JDK-8223777 : In posix_spawn mode, failing to exec() jspawnhelper may not result in an error
  • Type: Bug
  • Component: core-libs
  • Sub-Component: java.lang
  • Affected Version: 11,13
  • Priority: P2
  • Status: Closed
  • Resolution: Fixed
  • Submitted: 2019-05-13
  • Updated: 2020-07-23
  • Resolved: 2019-06-05
The Version table provides details related to the release that this issue/RFE will be addressed.

Unresolved : Release in which this issue/RFE will be addressed.
Resolved: Release in which this issue/RFE has been resolved.
Fixed : Release in which this issue/RFE has been fixed. The release containing this fix may be available for download as an Early Access Release or a General Availability Release.

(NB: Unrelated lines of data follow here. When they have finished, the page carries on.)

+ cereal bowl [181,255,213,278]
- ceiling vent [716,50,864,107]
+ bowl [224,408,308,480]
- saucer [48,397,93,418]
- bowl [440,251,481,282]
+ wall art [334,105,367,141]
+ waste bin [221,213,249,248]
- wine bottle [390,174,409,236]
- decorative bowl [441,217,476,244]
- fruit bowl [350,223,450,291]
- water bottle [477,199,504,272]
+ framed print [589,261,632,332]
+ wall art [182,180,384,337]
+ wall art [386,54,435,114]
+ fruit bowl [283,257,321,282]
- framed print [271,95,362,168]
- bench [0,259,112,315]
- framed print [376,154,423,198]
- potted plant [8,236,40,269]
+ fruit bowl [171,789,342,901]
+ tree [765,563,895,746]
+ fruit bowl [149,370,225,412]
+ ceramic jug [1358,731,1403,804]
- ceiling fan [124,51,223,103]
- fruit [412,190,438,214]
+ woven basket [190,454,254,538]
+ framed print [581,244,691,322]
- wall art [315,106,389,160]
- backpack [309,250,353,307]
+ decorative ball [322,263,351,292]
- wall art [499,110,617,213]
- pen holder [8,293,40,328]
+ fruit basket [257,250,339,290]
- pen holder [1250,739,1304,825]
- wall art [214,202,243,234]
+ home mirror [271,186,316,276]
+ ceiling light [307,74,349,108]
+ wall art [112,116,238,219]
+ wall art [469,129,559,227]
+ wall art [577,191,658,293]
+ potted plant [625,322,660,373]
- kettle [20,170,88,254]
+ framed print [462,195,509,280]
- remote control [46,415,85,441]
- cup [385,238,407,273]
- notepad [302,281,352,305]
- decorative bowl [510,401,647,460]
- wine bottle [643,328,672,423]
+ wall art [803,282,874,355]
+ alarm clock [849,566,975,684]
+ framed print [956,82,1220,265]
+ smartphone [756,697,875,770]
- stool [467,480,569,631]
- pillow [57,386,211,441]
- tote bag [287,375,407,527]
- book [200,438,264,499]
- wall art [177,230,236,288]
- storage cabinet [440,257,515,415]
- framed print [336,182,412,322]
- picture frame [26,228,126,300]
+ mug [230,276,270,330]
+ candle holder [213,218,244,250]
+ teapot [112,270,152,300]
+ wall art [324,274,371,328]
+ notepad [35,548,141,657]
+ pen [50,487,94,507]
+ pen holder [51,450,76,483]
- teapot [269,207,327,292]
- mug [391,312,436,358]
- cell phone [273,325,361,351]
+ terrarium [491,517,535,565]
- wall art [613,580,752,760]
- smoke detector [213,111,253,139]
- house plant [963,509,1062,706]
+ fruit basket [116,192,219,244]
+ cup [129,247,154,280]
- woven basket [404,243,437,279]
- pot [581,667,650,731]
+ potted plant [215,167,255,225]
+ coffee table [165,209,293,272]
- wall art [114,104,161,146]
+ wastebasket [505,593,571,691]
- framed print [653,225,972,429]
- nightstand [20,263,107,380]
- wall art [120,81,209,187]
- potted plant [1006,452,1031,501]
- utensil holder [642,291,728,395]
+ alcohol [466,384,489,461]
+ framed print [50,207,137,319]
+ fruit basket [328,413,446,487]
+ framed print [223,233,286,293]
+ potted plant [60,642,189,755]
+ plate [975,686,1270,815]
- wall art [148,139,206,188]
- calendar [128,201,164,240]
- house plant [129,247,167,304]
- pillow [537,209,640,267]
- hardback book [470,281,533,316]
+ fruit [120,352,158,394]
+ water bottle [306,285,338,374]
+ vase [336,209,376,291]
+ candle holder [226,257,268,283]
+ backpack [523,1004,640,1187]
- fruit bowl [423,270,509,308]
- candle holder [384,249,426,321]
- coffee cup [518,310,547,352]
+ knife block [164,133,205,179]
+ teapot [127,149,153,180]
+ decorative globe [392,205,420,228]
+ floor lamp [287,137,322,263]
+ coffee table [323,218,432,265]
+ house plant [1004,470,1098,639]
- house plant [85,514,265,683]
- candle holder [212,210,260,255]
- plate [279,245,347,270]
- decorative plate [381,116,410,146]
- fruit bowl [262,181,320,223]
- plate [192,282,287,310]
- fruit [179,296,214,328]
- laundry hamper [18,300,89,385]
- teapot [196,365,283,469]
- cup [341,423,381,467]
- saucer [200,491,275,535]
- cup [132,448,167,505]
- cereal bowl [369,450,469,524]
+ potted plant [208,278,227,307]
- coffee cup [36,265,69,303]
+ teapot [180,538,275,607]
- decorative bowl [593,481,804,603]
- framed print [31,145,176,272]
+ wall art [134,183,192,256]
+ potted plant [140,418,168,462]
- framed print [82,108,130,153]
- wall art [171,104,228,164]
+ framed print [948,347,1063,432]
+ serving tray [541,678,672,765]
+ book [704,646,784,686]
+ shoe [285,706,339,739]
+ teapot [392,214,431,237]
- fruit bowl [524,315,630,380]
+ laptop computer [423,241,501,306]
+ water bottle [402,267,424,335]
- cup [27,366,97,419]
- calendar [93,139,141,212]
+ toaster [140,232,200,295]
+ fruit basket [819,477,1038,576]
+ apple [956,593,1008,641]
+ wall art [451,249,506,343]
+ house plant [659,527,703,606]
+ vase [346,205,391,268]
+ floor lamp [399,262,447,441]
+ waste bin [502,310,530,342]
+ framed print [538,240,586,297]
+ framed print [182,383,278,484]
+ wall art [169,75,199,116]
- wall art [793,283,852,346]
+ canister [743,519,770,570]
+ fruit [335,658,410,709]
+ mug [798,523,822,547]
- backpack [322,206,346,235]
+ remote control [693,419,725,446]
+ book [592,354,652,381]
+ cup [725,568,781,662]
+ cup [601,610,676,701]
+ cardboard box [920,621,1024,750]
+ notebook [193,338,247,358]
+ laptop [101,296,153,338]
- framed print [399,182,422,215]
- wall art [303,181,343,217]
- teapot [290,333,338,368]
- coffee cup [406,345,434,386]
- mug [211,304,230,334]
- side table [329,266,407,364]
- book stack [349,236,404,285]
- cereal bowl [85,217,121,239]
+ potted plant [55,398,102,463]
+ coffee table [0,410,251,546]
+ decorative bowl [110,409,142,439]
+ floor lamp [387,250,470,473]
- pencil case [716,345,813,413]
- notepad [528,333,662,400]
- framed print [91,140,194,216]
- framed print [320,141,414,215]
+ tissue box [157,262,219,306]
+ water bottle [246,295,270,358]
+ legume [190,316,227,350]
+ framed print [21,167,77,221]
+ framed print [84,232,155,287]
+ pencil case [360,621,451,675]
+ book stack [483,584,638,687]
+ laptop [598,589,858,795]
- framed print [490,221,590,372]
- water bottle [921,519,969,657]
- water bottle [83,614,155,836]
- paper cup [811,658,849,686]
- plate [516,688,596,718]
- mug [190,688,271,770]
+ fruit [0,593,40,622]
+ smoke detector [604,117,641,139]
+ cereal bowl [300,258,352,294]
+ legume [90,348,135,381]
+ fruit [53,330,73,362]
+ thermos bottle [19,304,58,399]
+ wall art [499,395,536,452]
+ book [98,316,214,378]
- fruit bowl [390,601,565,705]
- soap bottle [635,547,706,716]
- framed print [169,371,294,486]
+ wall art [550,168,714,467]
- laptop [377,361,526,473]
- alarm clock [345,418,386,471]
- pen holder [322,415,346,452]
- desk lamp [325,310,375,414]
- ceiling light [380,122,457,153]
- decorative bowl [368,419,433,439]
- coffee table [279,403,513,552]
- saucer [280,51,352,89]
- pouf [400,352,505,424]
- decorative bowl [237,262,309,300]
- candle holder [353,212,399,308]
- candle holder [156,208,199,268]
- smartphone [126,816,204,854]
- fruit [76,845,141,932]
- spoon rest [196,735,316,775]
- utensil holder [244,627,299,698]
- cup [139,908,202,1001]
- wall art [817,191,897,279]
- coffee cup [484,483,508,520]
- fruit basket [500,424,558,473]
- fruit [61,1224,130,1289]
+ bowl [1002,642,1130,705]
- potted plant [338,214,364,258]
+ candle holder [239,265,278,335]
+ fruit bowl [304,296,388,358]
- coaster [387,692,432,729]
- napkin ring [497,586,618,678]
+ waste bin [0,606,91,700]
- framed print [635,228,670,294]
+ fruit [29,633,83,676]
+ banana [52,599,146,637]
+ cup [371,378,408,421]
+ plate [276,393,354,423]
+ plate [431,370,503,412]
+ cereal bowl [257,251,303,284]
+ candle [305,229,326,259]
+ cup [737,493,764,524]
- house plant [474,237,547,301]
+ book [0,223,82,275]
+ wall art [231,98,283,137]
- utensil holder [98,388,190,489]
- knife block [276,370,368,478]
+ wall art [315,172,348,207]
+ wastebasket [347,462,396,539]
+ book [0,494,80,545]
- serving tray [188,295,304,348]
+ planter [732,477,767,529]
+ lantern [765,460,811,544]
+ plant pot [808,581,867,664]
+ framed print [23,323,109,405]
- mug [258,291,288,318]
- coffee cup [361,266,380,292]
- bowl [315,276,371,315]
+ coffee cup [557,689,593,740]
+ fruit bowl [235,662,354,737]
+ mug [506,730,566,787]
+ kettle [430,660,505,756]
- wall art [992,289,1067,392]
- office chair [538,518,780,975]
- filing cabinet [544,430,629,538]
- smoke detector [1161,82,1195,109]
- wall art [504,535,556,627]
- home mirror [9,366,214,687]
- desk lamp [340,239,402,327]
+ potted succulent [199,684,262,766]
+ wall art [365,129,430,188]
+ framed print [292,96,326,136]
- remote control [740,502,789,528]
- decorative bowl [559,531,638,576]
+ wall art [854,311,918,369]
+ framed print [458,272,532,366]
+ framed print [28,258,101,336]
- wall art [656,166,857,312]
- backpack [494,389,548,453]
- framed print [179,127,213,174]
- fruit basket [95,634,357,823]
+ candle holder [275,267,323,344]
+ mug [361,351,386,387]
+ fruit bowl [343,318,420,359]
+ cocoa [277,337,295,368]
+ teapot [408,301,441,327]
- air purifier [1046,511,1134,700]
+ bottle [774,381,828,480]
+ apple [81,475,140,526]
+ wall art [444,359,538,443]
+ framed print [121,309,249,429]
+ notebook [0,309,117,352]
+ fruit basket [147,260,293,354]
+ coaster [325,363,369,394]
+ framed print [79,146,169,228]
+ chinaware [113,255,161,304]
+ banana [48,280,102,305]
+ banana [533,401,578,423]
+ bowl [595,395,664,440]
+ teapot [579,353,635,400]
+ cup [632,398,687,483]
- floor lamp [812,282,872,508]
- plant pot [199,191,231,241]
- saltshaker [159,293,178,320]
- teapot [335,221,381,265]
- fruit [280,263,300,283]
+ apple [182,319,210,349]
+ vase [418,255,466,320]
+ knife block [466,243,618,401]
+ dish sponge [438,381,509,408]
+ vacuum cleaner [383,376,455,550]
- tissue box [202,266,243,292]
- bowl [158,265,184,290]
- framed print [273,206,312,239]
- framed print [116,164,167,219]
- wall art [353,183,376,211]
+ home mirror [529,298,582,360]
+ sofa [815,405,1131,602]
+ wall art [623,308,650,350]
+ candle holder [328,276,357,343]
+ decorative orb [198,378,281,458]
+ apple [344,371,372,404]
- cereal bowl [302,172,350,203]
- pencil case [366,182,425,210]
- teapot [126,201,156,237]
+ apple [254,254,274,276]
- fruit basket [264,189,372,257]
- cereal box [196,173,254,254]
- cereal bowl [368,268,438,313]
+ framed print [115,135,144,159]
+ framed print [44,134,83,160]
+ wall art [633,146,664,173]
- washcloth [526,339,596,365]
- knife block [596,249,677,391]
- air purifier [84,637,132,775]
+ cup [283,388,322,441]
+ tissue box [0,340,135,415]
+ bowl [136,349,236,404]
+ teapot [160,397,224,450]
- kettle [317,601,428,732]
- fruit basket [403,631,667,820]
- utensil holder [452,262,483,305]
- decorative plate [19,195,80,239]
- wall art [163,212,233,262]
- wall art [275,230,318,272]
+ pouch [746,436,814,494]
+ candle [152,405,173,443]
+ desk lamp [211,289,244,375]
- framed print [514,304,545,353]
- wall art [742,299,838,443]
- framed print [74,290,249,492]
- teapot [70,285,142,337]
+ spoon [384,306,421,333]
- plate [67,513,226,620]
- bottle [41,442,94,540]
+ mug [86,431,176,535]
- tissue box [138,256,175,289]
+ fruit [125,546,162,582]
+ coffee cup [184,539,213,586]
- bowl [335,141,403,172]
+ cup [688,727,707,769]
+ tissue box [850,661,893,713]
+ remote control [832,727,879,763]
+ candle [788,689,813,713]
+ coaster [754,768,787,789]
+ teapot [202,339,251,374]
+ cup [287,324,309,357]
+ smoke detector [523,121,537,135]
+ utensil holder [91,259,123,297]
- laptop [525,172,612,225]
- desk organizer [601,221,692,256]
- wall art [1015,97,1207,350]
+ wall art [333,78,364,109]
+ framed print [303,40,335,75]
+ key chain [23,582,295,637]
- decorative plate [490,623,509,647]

To download the current JDK release, click here.
JDK 11 JDK 13 JDK 14
11.0.9Fixed 13 b24Fixed 14Fixed
Related Reports
Relates :  
Relates :  
Relates :  
Relates :  
Description
java.lang.Process uses posix_spawn() by default now on Linux too. That exposes a quirk/bug/depending-how-you-see-it in the glibc.

posix_spawn() does start a new child process with whatever method it likes - in case of glibc, with fork(), vfork() or clone() depending on the glibc version - then, in the child process, proceeds to exec() the target binary. In our case the target binary is always the jspawnhelper binary from the JDK.

The problem is that the glibc version of posix_spawn() does not report back an error if the exec() step fails. Instead, the child process will just quit with error code 127.

Strictly speaking that is no bug since POSIX allows that. But for us this situation is indistinguishable from a user program exiting with 127. If we fail to exec() the jspawnhelper, we need to raise an IOException. If a user program exits with 127, we do not care - user should handle this.

In our case this only affects the first exec() the child process does, execing the jspawnhelper. The jspawnhelper then will proceed to exec() the target binary, and we have error reporting for that in place.

But if the jspawnhelper cannot be exec()'ed - e.g. because its permissions are forbidding execution - currently, on glibc, we will not get an error. From the outside it looks like the child process quits immediately.

See also associated glibc discussion here:

https://sourceware.org/bugzilla/show_bug.cgi?id=18433





Comments
Fix Request: I'd like to fix this bug in 11u. It fixes a bug in sub process spawning where, if the spawn method is "posix_spawn", and the jspawnhelper could not be spawned - e.g. because someone copied the jdk somewhere without resetting execute permissions - no exception would be thrown and it would look like the child process just terminated immediately. On 11u, default spawn method is still vfork; it has been switched to posix_spawn in later releases. So arguably, this fix is not that urgent for 11u. However, it can hit if someone manually switches the fork method to spawn, and if it does, it causes confusion and a lot of unnecessary error analysis (fork errors are hard to analyse). The patch applies cleanly. The risk is small: we gave the fix ample time to stew in head. It was fixed in head in June 2019, delivered with JDK14 and JDK15. Tests: nightlies ran at SAP without issues for various nights in a row.
22-07-2020

Note: I plan to backport this to 11, but wait for JDK-8226192 to be solved. This patch is also needed in 11, albeit less urgent since there posix_spawn is not the default launch mechanism
27-06-2019

Patch posted for review. No reviews yet. https://mail.openjdk.java.net/pipermail/core-libs-dev/2019-May/060267.html
04-06-2019

Solaris is similar, it returns errno=2 if the jspawnhelper is not found or doesn't have execute permission.
13-05-2019

Well at least they report something back, on Ubuntu I get nothing :( This is surprisingly difficult to fix. It touches the problem in Martin's original "Johnny"-Comment about the difficulties in predicting when exec() will fail. However, it is a bit easier since we do not want tp spawn arbitrary programs but just jspawnhelper which is under our control and should have been set up in a canonical way. I propose to stat() the binary before spawn. This will at least catch permission errors, but not other errors which could happen. stat() can either happen in java or in C (latter is probably faster). I will prepare a patch.
13-05-2019

On macOS the error is reported, albeit it seems to be "build/macosx-x86_64-server-release/jdk/bin/java": error=2, No such file or directory" when there isn't execute permission.
13-05-2019